■ **ЗАДАНИЕ**
Воспроизведите дословно строки ниже: от строки, содержащей «分散来增加隐私保护，但也可能对速度造成影响。根», до строки, содержащей «锁成功率，但并不能百分之百保证随时解锁。», включительно.

____________________

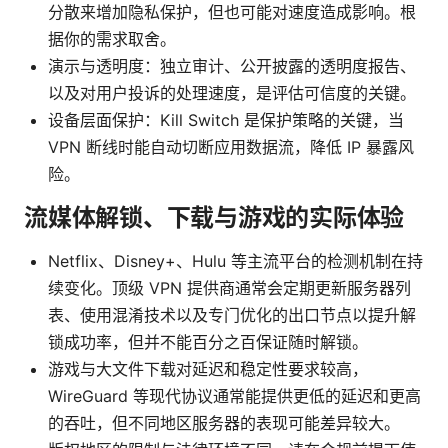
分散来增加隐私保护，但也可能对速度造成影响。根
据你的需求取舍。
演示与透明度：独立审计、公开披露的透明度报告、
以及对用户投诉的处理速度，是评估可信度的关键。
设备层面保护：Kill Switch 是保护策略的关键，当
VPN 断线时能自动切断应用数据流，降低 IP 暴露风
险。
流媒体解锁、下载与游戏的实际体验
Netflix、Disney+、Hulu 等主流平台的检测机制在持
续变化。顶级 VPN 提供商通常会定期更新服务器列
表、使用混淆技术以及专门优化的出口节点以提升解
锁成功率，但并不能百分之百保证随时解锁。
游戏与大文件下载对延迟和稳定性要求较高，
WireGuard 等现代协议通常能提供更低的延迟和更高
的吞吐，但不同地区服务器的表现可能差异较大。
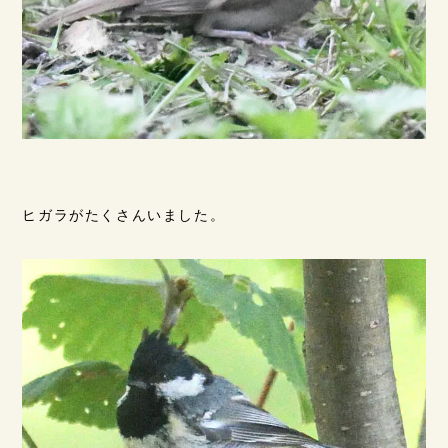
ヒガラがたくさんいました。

____________________

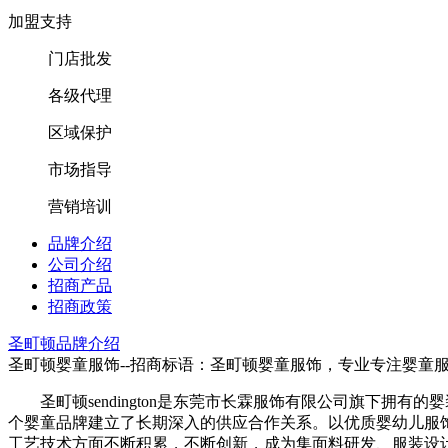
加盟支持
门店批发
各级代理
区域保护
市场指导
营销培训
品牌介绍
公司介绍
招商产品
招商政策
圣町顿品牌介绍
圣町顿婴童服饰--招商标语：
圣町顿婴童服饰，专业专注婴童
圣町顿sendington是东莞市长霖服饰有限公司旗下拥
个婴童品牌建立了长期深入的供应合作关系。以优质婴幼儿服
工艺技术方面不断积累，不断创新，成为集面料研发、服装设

____________________

■ **ОТВЕТ НА ЗАДАНИЕ**
分散来增加隐私保护，但也可能对速度造成影响。根
据你的需求取舍。
演示与透明度：独立审计、公开披露的透明度报告、
以及对用户投诉的处理速度，是评估可信度的关键。
设备层面保护：Kill Switch 是保护策略的关键，当
VPN 断线时能自动切断应用数据流，降低 IP 暴露风
险。
流媒体解锁、下载与游戏的实际体验
Netflix、Disney+、Hulu 等主流平台的检测机制在持
续变化。顶级 VPN 提供商通常会定期更新服务器列
表、使用混淆技术以及专门优化的出口节点以提升解
锁成功率，但并不能百分之百保证随时解锁。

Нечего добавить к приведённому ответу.